1
votes

Taken from Apache Spark, Dataset.scala (https://github.com/apache/spark/blob/0c47e274ab8c286498fa002e2c92febcb53905c6/sql/core/src/main/scala/org/apache/spark/sql/Dataset.scala)

Line 2132:

/**
  * Returns the number of rows in the [[Dataset]].
  * @group action
  * @since 1.6.0
  */
def count(): Long = withCallback("count", groupBy().count()) { df =>
  df.collect(needCallback = false).head.getLong(0)
}

Line 2393:

/**
  * Wrap a Dataset action to track the QueryExecution and time cost, then report to the
  * user-registered callback functions.
  */
private def withCallback[U](name: String, df: DataFrame)(action: DataFrame => U) = {
  try {
      df.queryExecution.executedPlan.foreach { plan => plan.resetMetrics()
    }
    val start = System.nanoTime()
    val result = action(df)
    val end = System.nanoTime()
    sqlContext.listenerManager.onSuccess(name, df.queryExecution, end - start)
    result
  } catch {
  case e: Exception =>
    sqlContext.listenerManager.onFailure(name, df.queryExecution, e)
    throw e
  }
}

What is going on here? I don't understand how count() is somehow both equal to withCallback and has a body; somehow it's being called on the dataframe returned by withCallback, but I don't understand the syntax.

1

1 Answers

4
votes

The count() method doesn't actually have its own body. What looks like the body of the count() is really a function literal, which defines the 'action' argument of withCallback. count() itself is, strictly speaking, just a call to the method withCallback(name, df)(action). (Methods can have multiple argument lists in Scala.) The value of withCallback is result, which is whatever the action function evaluates to.

However, the "confusion" you are experiencing is intentional. This idiom -- a method that has a terminal argument list whose type is either a function or a by-name value -- allows one to define what syntactically look like language extensions. We are accustomed to languages having special syntax like...

try {
  // your code here
}

In Scala, you can write your own function like...

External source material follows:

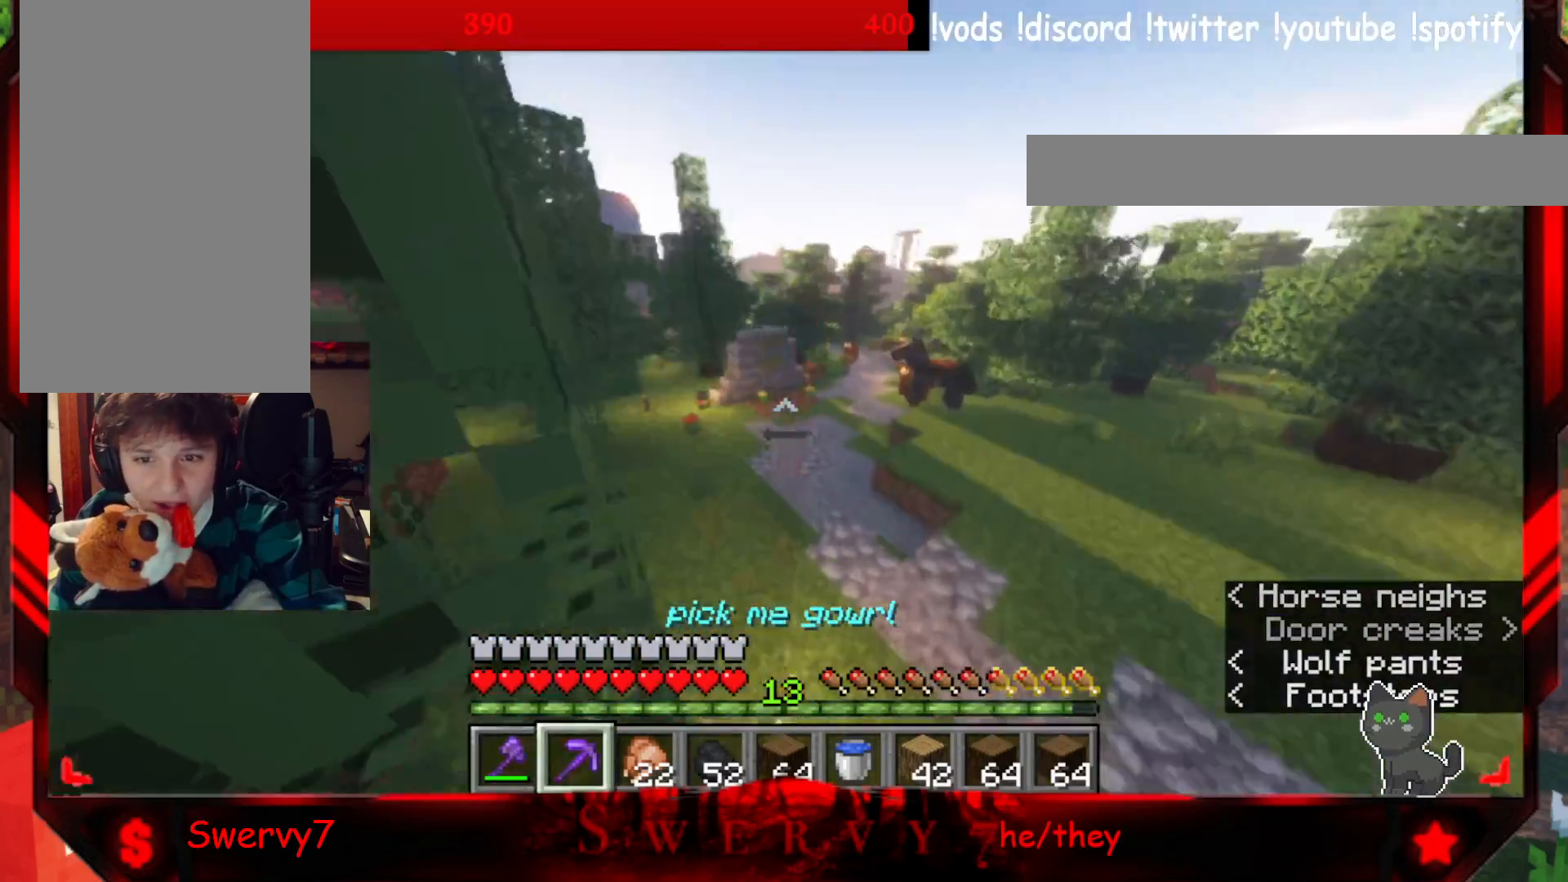
{"keys": ["w"], "mouse": [], "events": []}
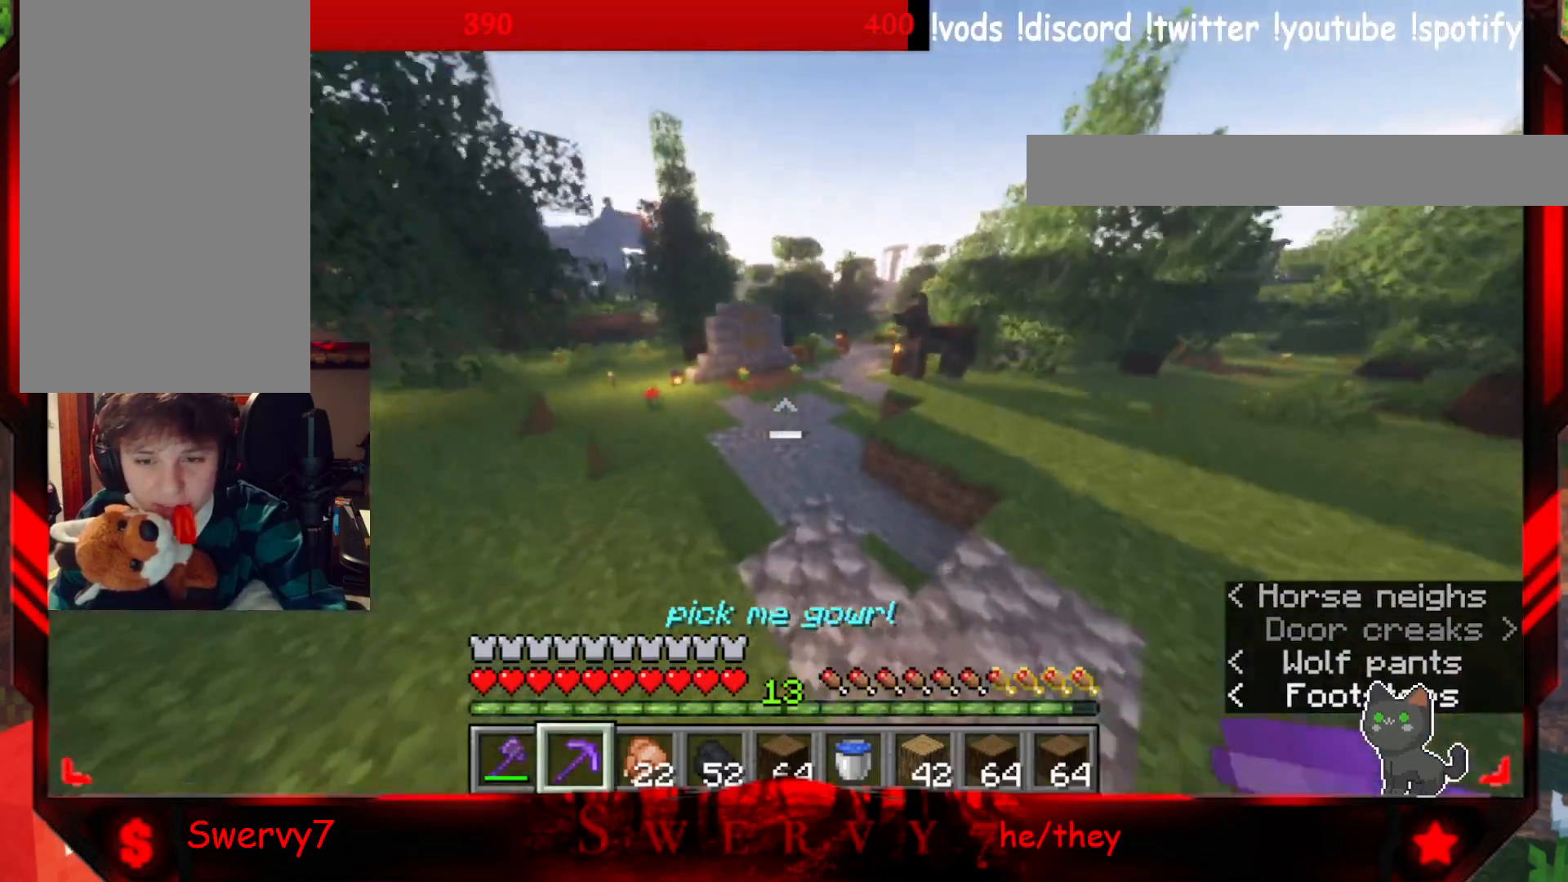
{"keys": ["w"], "mouse": [], "events": []}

// don't ask me why you would want to do this
def unreliably[T]( operation : =>T ) : Option[T] = {
   if (scala.math.random < 0.1) Some(operation) else None
}

...that users could call like

unreliably {
  // your code here
}

It looks just like new language syntax! To make it more like your motivating example, we could modify the definition to have to argument lists...

// don't ask me why you would want to do this
def unreliably[T]( probability : Double )( operation : =>T ) : Option[T] = {
   if (scala.math.random < probability) Some(operation) else None
}

Now, we could call the function as...

unreliably( probability = 0.9 ) {
  // your code here
}

...and there'd be a 90% chance that your code would get executed. The code defines an expression, not just some valueless statement, so you could also write

val result = unreliably( probability = 0.9 ) {
   "great day"
}

result would be of type Option[String], so you might follow that with...

println(s"""It's a ${result.getOrElse("terrible day")}.""")

Now, via your own little "language extension" (that's really just a funny way to call a function), you have a nice little program that makes you happy nine days out of ten.